After dinner, both of the Texans were exhausted, but Andrew decided that an after-dinner drink was in order. I first tried an excellent wine bar, but that wasn't acceptable. Another bar was chaotic and didn't have much in the way of libations. Then inspiration struck: we were right by Ste.-Anne, and O'Carolan's Irish bar. They'd have something, although sad to say all their tables outside were full. But that just meant room indoors, so we walked in. As we tried to look at the blackboard with the menu on it, I was approached by a young man, barely much older than Abe from the looks of him, who'd heard us speaking English. "Where are you from?" he asked me in English. I replied in French, "Moi, j'habite Montpellier, à deux pas de la Comédie," invoking the fiction so many real estate folks indulge in here that everything is "two steps from the Comédie." My friend from Seattle who had been here the previous week was told that the place she got from Airbnb was "deux pas de la Com," and it was all the way at the top of the hill, a five-minute walk.
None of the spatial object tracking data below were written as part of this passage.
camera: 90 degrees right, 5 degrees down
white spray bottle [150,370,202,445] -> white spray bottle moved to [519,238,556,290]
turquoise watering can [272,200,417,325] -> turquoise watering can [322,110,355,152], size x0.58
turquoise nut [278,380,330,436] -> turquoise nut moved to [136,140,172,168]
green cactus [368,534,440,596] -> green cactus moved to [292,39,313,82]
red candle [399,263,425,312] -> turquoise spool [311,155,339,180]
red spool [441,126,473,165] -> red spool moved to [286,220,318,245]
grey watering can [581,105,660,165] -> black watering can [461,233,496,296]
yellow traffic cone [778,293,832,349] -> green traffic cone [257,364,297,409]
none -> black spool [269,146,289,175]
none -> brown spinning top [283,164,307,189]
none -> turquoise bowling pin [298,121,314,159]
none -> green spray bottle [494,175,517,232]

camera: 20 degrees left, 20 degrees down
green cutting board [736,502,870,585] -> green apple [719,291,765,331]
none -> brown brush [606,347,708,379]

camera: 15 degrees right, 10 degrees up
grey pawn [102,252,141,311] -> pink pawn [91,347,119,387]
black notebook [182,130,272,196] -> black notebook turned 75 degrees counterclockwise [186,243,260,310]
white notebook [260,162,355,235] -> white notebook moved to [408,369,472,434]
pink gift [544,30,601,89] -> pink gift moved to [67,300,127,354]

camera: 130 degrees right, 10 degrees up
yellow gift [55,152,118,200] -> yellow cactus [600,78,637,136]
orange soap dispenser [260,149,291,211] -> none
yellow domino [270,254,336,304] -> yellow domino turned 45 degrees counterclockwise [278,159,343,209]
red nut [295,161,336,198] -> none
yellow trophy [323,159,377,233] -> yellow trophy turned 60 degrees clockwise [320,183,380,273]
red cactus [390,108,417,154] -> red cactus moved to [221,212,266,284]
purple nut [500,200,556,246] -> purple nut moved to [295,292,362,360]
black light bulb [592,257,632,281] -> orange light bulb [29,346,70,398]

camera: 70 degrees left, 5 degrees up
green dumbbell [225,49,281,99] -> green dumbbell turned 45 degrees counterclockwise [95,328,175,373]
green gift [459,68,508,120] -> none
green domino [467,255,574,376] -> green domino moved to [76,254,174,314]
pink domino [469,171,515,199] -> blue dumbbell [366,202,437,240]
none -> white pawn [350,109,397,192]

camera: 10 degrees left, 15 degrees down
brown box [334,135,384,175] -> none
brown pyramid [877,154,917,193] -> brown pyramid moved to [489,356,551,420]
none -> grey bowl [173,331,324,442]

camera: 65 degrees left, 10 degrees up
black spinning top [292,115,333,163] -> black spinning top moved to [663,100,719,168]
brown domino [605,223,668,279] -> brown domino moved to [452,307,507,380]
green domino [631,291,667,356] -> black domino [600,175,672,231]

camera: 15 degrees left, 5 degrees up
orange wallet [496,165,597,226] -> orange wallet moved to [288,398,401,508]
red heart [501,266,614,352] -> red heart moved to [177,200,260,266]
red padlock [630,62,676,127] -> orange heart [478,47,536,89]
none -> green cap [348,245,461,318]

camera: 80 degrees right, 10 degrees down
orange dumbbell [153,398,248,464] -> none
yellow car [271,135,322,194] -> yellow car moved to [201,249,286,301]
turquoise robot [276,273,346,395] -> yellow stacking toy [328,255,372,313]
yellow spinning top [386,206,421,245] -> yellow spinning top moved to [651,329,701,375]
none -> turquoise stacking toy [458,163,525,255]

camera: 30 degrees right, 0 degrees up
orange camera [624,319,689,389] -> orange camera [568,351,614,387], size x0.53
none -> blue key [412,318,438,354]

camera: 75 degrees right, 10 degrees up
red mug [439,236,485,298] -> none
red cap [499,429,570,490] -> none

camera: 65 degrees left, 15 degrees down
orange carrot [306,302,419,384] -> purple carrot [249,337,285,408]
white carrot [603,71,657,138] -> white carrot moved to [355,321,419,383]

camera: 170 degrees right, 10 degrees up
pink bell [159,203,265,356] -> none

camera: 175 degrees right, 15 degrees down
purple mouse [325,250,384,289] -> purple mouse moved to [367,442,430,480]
But he apparently didn't hear me. "Are you enjoying your stay? Are you English?" No, I told him, I live here, and I'm American. Ignoring me, he turned to the Texans, who were kind of wishing he'd step away from the blackboard so they could read it. "And what about you? Are you English?" He kept grinning, which I found unnerving. I had an inspiration and suggested we order Calvados, which may not be local, but is a perfect obscure after-dinner drink. "Calvados? I do not know, perhaps we have Calvados." Fortunately, they did, so we took our glasses into a back room (one nice thing about O'Carolans is its sprawl -- perhaps the only nice thing about it) and tried to talk above the din of a group of binge-drinking French kids. "What was that all about?" Andrew asked rhetorically. I watched one of the kids at the other table drop a shot glass full of ominously colored liquid into his beer and chug the result. I thought about the old gentleman with his linen jacket and straw hat, and then I thought about Abe, who, at 17, seemed to be the most civilized person under 40 in the whole bar.